── The data ──
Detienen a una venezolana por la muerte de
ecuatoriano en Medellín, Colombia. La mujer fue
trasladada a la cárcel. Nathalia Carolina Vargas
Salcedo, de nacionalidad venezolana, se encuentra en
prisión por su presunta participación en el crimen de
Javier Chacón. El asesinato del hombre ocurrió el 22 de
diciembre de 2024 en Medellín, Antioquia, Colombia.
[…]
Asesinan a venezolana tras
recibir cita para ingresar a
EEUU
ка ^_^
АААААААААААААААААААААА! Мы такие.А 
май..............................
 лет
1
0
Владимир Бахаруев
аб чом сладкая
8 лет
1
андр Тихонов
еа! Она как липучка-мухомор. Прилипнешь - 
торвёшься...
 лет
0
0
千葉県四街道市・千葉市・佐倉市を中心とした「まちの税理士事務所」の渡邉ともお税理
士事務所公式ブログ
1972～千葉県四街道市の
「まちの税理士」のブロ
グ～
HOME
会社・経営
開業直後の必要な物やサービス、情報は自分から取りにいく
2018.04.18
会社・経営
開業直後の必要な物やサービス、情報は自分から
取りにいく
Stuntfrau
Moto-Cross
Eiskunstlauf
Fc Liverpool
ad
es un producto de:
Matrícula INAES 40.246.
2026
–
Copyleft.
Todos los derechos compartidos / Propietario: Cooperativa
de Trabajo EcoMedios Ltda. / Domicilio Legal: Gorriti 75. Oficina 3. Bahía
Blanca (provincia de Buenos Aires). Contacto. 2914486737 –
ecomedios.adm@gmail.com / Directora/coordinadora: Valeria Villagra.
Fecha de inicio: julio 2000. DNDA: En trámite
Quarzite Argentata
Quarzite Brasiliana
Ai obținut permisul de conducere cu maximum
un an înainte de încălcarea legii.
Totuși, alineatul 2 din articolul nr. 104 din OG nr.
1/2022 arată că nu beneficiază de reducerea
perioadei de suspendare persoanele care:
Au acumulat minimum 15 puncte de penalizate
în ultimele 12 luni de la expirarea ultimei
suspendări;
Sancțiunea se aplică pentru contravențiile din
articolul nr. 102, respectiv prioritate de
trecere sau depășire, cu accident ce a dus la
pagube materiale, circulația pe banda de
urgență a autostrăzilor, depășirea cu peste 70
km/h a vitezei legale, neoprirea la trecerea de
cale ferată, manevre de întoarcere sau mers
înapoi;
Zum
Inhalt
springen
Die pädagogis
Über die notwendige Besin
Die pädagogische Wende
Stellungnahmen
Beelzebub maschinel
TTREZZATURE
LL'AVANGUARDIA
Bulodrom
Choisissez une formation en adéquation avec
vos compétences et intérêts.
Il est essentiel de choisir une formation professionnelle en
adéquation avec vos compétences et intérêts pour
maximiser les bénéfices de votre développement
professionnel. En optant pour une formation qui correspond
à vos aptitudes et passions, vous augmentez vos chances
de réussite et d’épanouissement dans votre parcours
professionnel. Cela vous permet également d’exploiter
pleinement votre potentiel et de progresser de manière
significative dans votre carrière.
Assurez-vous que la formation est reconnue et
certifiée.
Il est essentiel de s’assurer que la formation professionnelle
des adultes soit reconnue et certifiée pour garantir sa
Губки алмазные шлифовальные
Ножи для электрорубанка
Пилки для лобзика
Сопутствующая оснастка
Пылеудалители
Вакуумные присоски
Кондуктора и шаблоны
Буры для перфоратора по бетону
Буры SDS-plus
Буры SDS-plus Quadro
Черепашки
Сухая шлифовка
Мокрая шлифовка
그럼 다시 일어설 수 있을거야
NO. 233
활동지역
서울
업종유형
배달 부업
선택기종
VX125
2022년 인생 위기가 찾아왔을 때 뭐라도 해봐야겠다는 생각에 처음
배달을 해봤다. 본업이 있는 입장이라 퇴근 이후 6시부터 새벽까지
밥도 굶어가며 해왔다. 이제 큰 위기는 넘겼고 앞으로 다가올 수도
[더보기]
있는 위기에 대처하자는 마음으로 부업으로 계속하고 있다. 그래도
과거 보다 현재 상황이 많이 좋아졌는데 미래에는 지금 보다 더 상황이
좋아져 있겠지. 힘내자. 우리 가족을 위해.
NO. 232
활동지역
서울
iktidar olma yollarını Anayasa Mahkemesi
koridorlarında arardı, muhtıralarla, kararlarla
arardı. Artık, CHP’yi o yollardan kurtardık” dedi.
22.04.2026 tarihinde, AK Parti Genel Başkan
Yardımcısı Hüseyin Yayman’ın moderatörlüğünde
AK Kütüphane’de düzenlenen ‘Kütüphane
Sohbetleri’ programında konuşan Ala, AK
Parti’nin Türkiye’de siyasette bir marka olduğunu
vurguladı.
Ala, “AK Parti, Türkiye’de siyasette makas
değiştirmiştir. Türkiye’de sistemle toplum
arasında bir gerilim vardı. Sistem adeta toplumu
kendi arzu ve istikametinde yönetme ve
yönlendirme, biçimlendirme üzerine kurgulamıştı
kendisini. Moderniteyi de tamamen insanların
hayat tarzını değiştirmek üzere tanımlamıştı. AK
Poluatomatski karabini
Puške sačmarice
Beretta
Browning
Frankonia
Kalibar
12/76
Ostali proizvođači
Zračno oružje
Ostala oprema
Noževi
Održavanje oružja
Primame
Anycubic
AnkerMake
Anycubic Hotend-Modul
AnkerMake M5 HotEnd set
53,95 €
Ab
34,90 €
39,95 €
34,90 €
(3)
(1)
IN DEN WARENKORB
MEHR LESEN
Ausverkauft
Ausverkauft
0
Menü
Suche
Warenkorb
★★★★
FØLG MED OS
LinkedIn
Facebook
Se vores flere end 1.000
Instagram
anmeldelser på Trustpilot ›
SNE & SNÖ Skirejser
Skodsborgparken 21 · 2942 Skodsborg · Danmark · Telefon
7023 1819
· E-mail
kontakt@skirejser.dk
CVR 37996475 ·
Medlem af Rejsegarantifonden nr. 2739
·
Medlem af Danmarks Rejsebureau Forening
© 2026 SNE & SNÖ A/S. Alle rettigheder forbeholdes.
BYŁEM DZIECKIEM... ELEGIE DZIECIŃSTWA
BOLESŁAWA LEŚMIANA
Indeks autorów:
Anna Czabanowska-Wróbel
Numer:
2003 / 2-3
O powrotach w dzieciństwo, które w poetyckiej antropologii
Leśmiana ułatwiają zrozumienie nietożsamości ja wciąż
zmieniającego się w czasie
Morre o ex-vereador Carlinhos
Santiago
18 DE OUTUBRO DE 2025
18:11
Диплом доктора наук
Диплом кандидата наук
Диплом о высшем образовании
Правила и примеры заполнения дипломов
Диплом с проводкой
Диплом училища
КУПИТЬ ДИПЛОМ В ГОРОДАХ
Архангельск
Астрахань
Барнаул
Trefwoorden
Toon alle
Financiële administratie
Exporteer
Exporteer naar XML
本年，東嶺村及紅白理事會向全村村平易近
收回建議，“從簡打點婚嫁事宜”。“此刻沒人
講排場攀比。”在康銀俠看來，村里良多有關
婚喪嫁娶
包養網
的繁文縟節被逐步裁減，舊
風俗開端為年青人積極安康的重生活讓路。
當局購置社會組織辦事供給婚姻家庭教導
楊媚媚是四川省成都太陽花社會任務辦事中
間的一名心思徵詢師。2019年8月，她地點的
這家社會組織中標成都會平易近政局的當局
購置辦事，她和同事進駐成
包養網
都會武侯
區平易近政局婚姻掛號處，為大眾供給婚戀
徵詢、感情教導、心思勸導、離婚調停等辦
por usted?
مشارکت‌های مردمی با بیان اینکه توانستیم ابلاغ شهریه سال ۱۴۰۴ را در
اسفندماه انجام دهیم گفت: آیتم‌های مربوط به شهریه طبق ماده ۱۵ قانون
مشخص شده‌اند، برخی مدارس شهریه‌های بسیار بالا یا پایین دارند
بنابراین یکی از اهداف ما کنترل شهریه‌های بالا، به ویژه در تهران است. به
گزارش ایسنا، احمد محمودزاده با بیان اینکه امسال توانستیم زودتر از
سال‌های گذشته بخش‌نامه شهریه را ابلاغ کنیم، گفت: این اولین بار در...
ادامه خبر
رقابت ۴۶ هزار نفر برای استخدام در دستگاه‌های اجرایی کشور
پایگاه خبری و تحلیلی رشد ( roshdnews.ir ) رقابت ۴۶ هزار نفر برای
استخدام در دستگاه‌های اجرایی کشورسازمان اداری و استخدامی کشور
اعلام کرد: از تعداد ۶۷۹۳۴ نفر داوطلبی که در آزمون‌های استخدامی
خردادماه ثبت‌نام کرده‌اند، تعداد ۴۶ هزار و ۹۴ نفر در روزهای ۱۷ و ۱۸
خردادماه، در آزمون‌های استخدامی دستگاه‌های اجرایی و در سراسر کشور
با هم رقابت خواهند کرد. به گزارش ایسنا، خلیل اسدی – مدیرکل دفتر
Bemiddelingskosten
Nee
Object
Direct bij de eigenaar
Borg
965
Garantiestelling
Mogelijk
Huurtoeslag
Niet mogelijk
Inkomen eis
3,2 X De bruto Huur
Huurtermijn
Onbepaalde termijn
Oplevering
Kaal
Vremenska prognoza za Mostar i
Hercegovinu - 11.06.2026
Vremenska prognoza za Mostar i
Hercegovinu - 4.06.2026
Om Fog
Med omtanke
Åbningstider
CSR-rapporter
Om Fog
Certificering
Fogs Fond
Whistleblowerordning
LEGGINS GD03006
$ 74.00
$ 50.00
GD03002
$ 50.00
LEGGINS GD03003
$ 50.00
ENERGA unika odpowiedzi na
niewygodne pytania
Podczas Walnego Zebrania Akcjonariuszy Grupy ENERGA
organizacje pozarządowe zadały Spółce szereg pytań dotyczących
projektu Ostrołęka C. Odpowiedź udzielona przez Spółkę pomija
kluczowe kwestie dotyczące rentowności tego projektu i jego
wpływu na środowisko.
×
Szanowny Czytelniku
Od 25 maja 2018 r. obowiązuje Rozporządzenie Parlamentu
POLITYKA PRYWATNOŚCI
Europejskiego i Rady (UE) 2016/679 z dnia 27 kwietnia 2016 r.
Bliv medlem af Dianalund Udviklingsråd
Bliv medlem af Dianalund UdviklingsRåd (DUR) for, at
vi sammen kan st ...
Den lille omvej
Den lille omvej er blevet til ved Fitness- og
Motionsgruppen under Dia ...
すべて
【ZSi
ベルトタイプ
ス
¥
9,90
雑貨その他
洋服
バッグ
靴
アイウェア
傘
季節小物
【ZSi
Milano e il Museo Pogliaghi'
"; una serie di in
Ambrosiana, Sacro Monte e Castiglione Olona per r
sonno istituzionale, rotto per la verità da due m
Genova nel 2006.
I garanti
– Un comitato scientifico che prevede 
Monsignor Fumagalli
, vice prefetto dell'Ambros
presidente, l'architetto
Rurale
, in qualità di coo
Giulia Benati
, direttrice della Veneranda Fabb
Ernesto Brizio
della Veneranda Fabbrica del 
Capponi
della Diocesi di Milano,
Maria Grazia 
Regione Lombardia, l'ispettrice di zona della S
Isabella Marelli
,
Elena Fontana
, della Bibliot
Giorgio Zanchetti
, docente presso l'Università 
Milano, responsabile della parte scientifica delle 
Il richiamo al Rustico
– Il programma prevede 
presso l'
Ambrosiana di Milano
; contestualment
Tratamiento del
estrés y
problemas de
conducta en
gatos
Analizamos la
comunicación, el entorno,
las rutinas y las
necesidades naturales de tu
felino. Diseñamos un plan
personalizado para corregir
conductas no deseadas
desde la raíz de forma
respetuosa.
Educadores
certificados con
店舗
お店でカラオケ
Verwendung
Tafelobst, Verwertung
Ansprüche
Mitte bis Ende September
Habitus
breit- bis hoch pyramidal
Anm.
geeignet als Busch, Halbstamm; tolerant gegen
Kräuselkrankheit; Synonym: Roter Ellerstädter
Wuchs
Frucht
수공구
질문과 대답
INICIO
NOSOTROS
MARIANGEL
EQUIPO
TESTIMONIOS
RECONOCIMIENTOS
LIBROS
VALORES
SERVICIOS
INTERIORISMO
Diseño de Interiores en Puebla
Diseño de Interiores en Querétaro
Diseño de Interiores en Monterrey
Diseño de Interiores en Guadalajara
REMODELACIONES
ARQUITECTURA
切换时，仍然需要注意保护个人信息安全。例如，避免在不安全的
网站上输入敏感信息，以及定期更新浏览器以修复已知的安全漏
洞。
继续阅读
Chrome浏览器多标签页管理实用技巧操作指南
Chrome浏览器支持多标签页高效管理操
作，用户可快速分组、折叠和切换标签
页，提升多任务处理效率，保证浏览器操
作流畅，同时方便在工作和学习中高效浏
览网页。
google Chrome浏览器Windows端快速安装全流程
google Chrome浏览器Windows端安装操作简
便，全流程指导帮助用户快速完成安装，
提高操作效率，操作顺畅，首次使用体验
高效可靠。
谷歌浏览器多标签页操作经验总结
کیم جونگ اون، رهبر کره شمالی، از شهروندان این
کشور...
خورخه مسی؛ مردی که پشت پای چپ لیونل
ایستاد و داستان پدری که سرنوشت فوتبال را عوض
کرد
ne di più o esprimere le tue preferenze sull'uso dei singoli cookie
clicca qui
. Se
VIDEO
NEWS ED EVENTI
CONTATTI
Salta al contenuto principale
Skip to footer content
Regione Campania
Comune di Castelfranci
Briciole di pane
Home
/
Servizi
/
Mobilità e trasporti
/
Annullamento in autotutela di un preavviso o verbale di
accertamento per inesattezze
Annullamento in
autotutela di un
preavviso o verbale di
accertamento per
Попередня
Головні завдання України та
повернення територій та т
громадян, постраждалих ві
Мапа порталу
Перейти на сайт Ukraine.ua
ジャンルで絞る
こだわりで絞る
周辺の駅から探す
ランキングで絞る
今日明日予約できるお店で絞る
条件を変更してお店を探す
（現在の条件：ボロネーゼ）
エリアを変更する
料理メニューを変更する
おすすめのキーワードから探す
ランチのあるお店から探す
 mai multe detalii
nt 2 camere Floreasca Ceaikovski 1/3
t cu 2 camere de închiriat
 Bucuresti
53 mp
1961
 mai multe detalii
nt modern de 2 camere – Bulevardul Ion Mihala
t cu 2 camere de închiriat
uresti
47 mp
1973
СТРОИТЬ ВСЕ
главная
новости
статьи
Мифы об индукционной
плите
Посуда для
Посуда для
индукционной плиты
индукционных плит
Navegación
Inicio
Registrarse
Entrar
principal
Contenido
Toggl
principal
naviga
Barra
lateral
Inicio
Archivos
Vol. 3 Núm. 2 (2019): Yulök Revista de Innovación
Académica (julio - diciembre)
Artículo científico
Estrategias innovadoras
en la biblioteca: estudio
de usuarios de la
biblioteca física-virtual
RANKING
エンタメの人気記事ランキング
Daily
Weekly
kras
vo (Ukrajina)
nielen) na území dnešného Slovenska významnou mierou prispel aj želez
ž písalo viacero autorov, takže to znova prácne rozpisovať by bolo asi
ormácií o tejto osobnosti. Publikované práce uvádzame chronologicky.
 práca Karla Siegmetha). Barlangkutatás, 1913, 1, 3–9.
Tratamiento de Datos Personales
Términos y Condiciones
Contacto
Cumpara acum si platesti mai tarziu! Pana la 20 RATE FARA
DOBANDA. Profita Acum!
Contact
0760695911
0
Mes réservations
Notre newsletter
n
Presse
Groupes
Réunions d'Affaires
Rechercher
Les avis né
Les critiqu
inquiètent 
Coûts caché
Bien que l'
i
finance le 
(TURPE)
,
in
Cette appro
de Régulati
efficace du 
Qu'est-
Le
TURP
───
> [Requirement] Up to and including the line with "prisión por su", repeat the data exactly, starting from its first line; nothing else belongs in the response.

> [Answer box]
Detienen a una venezolana por la muerte de
ecuatoriano en Medellín, Colombia. La mujer fue
trasladada a la cárcel. Nathalia Carolina Vargas
Salcedo, de nacionalidad venezolana, se encuentra en
prisión por su presunta participación en el crimen de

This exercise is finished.